Gartner analysts highlighted three key trends for supply chain leaders this year:
A New Frontier of Performance
Many companies are working on building out the foundational components of an end-to-end supply chain across disparate businesses, focusing on improving core supply chain functions, and creating more common processes and systems across them, Gartner said. More-advanced companies describe a wide range of initiatives that build on the foundation, including end-to-end supply chain segmentation, simplification, cost-to-serve analytics, multi-tier visibility and supply network optimization.
"What differentiates the top companies is where they are in the life cycle of these innovations," said Stan Aronow, a research director at Gartner. "The leaders have gone beyond the theory and are now deploying the capabilities that others are just starting to consider. In doing so, they are finding new and creative ways to use these capabilities, exploring synergies and opportunities they hadn't necessarily anticipated in advance. Leaders are discovering that the combination of capabilities they are now implementing brings them to a new frontier of performance, and affords them an entirely new toolbox with which they can orchestrate the optimization of their business and leap ahead of the competition."
A New Imperative for Smarter Growth
Against a backdrop of slow growth, many companies might have been expected to retrench and slip back to focusing their supply chains solely and exclusively on delivering cost reductions and efficiency gains to corporate bottom lines.
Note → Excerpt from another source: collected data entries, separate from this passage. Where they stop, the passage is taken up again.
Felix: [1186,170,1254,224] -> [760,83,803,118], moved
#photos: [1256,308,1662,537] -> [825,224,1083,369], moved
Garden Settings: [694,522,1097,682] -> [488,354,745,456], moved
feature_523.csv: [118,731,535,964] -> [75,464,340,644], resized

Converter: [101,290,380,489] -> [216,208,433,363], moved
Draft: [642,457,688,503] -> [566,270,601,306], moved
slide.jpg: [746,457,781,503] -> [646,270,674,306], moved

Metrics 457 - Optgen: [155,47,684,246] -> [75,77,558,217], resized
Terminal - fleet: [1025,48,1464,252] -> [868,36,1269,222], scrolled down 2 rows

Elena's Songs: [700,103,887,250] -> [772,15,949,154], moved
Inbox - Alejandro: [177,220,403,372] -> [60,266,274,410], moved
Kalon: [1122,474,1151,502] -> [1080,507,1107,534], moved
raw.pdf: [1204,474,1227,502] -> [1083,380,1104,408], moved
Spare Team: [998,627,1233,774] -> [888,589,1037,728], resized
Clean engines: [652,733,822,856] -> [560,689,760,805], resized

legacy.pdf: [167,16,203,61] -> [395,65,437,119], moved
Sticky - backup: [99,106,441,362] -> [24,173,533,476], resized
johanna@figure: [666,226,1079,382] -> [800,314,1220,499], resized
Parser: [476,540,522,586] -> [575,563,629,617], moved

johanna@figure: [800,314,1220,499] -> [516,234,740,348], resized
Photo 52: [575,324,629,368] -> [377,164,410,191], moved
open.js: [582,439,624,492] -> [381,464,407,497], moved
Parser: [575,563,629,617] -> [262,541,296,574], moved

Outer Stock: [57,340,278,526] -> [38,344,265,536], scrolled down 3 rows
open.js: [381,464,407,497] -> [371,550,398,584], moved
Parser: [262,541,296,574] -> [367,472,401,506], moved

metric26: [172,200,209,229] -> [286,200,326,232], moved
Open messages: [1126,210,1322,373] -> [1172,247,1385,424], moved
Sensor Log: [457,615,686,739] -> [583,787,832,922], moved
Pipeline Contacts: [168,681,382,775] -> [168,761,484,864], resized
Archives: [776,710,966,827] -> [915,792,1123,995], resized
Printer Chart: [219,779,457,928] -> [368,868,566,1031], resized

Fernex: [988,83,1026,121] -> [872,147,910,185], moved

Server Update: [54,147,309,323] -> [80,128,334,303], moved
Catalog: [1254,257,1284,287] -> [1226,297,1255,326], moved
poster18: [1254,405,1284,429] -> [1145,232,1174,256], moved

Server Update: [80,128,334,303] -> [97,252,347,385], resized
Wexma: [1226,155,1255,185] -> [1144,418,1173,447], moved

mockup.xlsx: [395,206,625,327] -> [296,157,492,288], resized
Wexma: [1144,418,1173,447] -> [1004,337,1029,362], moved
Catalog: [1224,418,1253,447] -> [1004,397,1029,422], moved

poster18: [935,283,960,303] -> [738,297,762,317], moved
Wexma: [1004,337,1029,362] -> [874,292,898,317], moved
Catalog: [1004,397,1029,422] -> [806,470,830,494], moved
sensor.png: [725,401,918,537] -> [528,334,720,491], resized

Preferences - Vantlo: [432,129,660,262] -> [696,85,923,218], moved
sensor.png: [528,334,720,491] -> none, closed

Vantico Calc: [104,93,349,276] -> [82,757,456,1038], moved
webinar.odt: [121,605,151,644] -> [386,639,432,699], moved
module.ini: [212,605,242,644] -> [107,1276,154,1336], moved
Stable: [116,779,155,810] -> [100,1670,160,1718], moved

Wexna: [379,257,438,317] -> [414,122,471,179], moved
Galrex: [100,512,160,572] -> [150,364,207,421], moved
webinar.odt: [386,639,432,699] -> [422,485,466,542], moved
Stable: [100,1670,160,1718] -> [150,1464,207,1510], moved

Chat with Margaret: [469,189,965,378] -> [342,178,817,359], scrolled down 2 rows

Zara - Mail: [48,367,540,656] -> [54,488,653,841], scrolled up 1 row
Instead, in 2013, leaders are embracing a new imperative for growth, realizing they have to get smarter about how they do it, Gartner finds.
"At leading companies in diverse industries, the supply chain organization is no longer narrowly focused on driving efficiencies and cost cutting; it sees itself, and is seen by its CEO, as a growth enabler," said aid Debra Hofman, managing vice president at Gartner. . "Part of 'getting smarter' about growth is partnership across the business. Leading high-tech and consumer product companies, for instance, are approaching new markets with cross-functional teams that include sales, marketing, operations and IT to holistically design a synchronized entry strategy: starting with the customer and designing the right product, pricing, margin targets, service levels, and supply chain network design and tradeoffs that will all work together to achieve the goal."
Getting to the Heart of Talent
Acquiring, developing and retaining supply chain talent continues to be a major focus area for companies, and Gartner continues to publish extensive research in this area. Companies are investing time and resources in expanded university relationships, rotational programs, enhanced career progression planning specific to supply chain, multichannel learning options, supply chain certification programs, supply chain leadership development, and others.
"Leading supply chain organizations are going beyond specific talent initiatives to look at the fundamentals of motivation in their supply chain teams," said Aronow. "For them it's about engaging hearts, not just minds; it's about igniting passion and excitement for the work, not just compliance. These organizations use terms such as wanting to be a 'destination company,' or an 'employer of choice' in supply chain. They're finding ways to connect individual activity not only to their corporate goals, but to a larger aspirational goal."